■ **Stored data**:

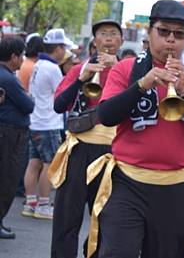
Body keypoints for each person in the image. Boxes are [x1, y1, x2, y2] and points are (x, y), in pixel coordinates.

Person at [87, 0, 184, 258]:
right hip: (127, 184)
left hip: (178, 187)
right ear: (149, 32)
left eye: (179, 34)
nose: (171, 40)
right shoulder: (126, 69)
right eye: (163, 32)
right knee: (116, 253)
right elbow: (106, 116)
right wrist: (142, 84)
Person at [49, 19, 123, 258]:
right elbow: (59, 105)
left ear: (121, 41)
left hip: (113, 154)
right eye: (103, 34)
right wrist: (82, 78)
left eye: (113, 33)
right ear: (95, 41)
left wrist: (120, 68)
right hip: (78, 149)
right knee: (66, 217)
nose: (109, 38)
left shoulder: (129, 71)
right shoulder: (78, 69)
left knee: (104, 219)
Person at [22, 28, 73, 220]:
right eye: (63, 48)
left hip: (35, 121)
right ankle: (44, 204)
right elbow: (61, 95)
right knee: (49, 165)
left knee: (34, 163)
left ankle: (30, 202)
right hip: (48, 123)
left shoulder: (38, 64)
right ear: (58, 48)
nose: (64, 52)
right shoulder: (52, 68)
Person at [0, 36, 34, 239]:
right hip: (9, 135)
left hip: (9, 133)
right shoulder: (8, 78)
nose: (22, 60)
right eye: (20, 55)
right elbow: (28, 105)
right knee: (8, 179)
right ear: (13, 57)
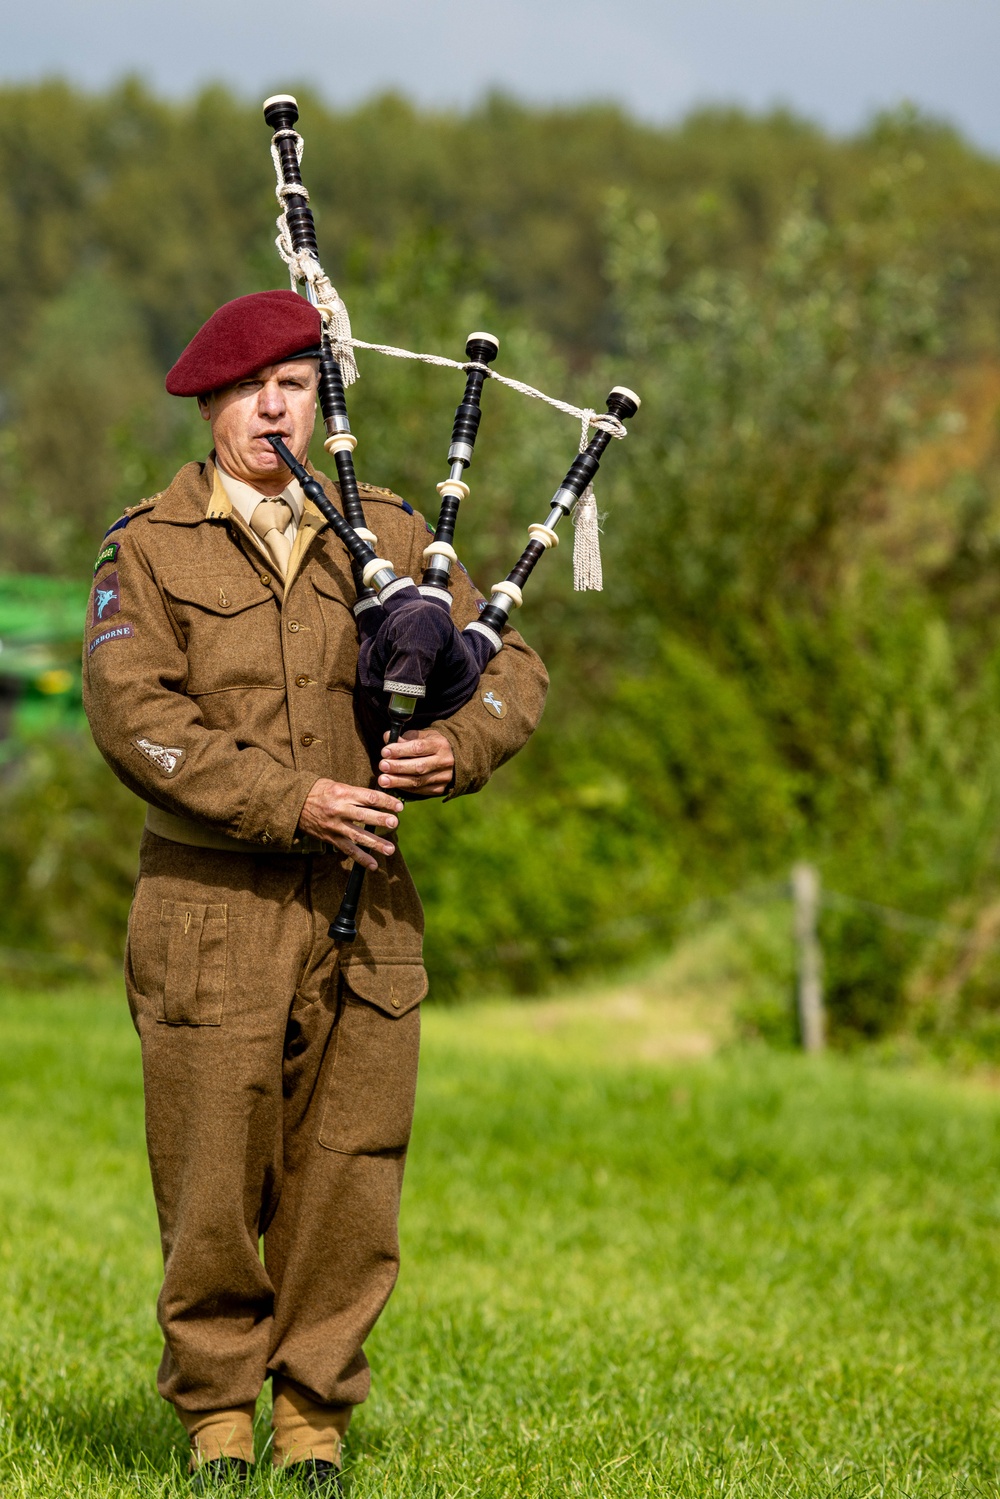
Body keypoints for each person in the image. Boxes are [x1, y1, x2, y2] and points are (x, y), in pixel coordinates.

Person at [83, 289, 548, 1493]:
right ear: (211, 407)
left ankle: (312, 1420)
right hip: (210, 908)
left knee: (351, 1168)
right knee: (212, 1172)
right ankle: (218, 1415)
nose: (274, 407)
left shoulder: (387, 531)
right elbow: (139, 720)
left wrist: (464, 746)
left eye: (297, 382)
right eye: (250, 390)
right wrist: (290, 798)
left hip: (368, 912)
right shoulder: (147, 546)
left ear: (322, 396)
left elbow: (510, 666)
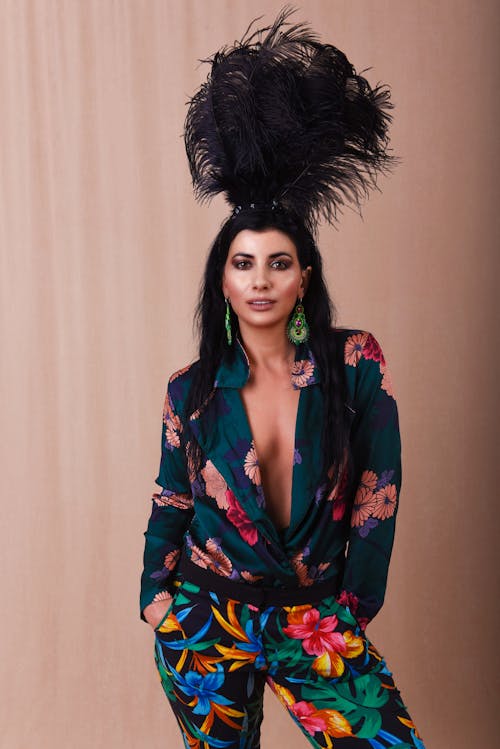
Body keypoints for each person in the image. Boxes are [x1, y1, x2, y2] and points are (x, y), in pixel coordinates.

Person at [139, 8, 425, 748]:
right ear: (224, 282)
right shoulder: (190, 390)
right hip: (207, 618)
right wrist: (155, 600)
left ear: (303, 278)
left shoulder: (355, 363)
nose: (260, 278)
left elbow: (378, 488)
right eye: (243, 263)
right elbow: (172, 496)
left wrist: (354, 602)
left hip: (315, 617)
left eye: (278, 262)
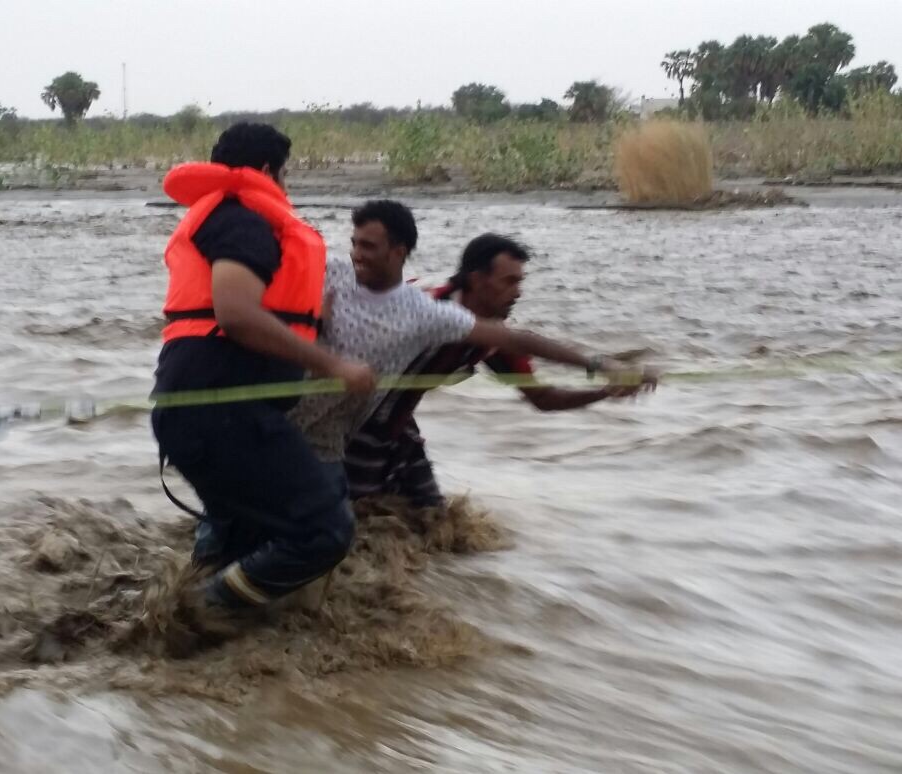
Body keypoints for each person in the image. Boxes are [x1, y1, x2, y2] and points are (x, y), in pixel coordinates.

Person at [150, 122, 375, 611]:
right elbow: (235, 314)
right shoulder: (242, 220)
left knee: (252, 540)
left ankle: (184, 639)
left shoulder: (229, 218)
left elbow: (249, 311)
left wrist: (311, 322)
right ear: (270, 170)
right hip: (221, 415)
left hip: (213, 415)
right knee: (326, 531)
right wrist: (333, 363)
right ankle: (202, 615)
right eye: (286, 175)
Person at [288, 206, 655, 491]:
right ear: (478, 280)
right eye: (509, 281)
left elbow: (542, 398)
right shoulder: (425, 307)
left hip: (397, 432)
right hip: (350, 425)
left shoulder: (490, 341)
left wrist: (606, 390)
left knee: (430, 521)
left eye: (520, 281)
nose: (518, 291)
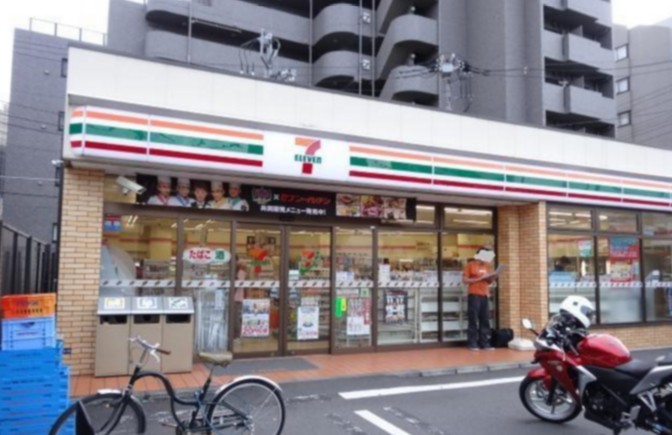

■ **Assigned task**:
The string "ankle" may appear in the lines of the records above. State how many lines contain it, with no other words.

■ **Result**:
6